(Beginning of Data provided)

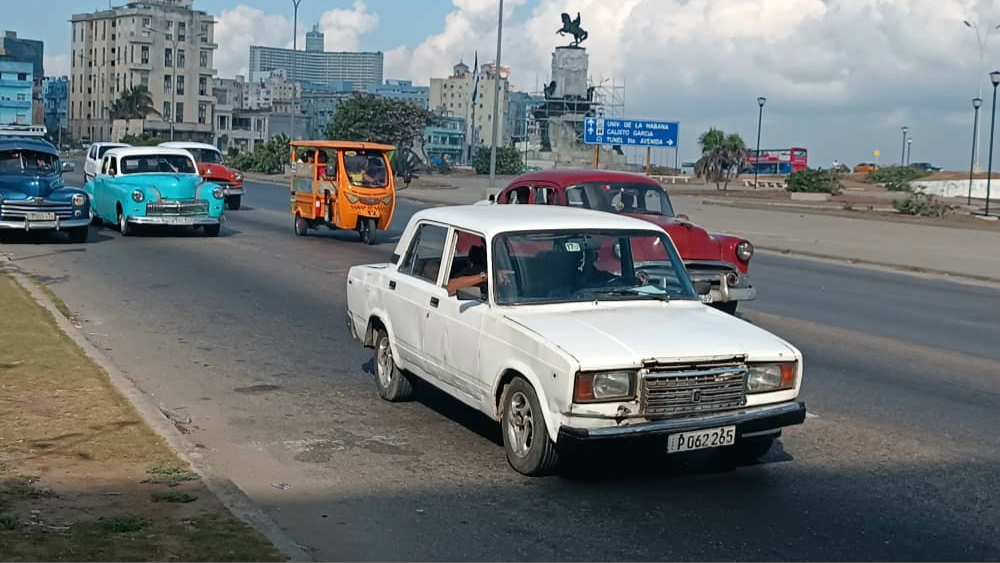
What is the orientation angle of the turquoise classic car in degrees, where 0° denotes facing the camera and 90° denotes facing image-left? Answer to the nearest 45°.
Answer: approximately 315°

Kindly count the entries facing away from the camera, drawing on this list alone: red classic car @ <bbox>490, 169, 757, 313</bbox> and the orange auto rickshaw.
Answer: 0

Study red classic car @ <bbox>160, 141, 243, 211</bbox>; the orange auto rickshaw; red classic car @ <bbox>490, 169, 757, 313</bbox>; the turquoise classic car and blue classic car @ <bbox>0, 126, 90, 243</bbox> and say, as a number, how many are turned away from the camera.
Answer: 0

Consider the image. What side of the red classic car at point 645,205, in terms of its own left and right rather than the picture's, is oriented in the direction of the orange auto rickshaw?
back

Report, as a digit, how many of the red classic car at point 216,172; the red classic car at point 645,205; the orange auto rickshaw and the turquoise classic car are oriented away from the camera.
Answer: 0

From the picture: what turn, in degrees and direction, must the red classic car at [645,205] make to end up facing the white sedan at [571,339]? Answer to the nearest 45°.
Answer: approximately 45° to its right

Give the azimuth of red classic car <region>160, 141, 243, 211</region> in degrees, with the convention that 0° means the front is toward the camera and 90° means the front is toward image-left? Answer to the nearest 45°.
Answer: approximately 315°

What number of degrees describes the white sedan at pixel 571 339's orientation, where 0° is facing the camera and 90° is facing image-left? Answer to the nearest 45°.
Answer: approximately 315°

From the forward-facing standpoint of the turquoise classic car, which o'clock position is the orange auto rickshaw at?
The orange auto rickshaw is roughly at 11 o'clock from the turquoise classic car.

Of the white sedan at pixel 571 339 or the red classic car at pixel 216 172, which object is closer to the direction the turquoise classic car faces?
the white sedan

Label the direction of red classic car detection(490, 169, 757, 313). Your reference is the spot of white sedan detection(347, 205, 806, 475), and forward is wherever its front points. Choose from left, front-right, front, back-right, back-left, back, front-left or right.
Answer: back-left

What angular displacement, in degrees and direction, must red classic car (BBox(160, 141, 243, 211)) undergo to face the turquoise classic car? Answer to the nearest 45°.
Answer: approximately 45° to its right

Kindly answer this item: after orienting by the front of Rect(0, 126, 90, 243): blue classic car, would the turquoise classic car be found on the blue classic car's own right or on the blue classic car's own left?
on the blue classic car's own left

(End of Data provided)

• **Directions**: Can you reproduce all of the entries above word for word, leaving out the pictures?

• **Reply to the exercise**:
What is the orientation angle of the turquoise classic car in degrees, where 0° denotes facing the camera and 90° denotes facing image-left? Answer to the nearest 45°.
Answer: approximately 315°

Kindly count the entries facing away from the camera, drawing on this list alone: red classic car @ <bbox>490, 169, 757, 313</bbox> and the orange auto rickshaw.
Answer: 0

Study red classic car @ <bbox>160, 141, 243, 211</bbox>; the orange auto rickshaw; red classic car @ <bbox>490, 169, 757, 313</bbox>; the turquoise classic car and blue classic car @ <bbox>0, 126, 90, 243</bbox> and say, as a number, how many are turned away from the camera.
Answer: 0

Consider the image. What side of the red classic car at point 645,205, in terms of its own left and right rather than the picture's, is oriented in the direction of the orange auto rickshaw?
back

Report, as a digit, how many of the red classic car at point 216,172; the red classic car at point 645,205; the orange auto rickshaw and the turquoise classic car are oriented away from the camera.
Answer: 0

From the picture: what turn, in degrees and direction, must the red classic car at [645,205] make to end up facing the white sedan at [571,339]? Answer to the nearest 45°.
Answer: approximately 45° to its right

Give the azimuth of red classic car <region>160, 141, 243, 211</region> in degrees, with the convention that 0° means the front is toward the camera and 90° means the front is toward image-left? Answer to the nearest 45°.
Answer: approximately 315°

What number of degrees describes the white sedan at pixel 571 339's orientation, where 0° is facing the camera and 90° is facing image-left? Answer to the nearest 45°.
Answer: approximately 315°

From the forward-facing standpoint of the turquoise classic car, which o'clock position is the orange auto rickshaw at?
The orange auto rickshaw is roughly at 11 o'clock from the turquoise classic car.

Of the white sedan at pixel 571 339 or the red classic car at pixel 216 172, which object is closer to the direction the turquoise classic car faces?
the white sedan

Label the direction of red classic car detection(490, 169, 757, 313). Your reference is the spot of white sedan detection(347, 205, 806, 475), and forward is wherever its front points. Choose from left, front-right, front, back-right, back-left, back, front-left or right.
Answer: back-left

What angular displacement, in degrees and direction, must red classic car (BBox(160, 141, 243, 211)) undergo to face the turquoise classic car? Answer to the nearest 45°.
Answer: approximately 45° to its right

Kindly answer this item: after orienting by the front of Rect(0, 126, 90, 243): blue classic car, would the turquoise classic car be found on the blue classic car's own right or on the blue classic car's own left?
on the blue classic car's own left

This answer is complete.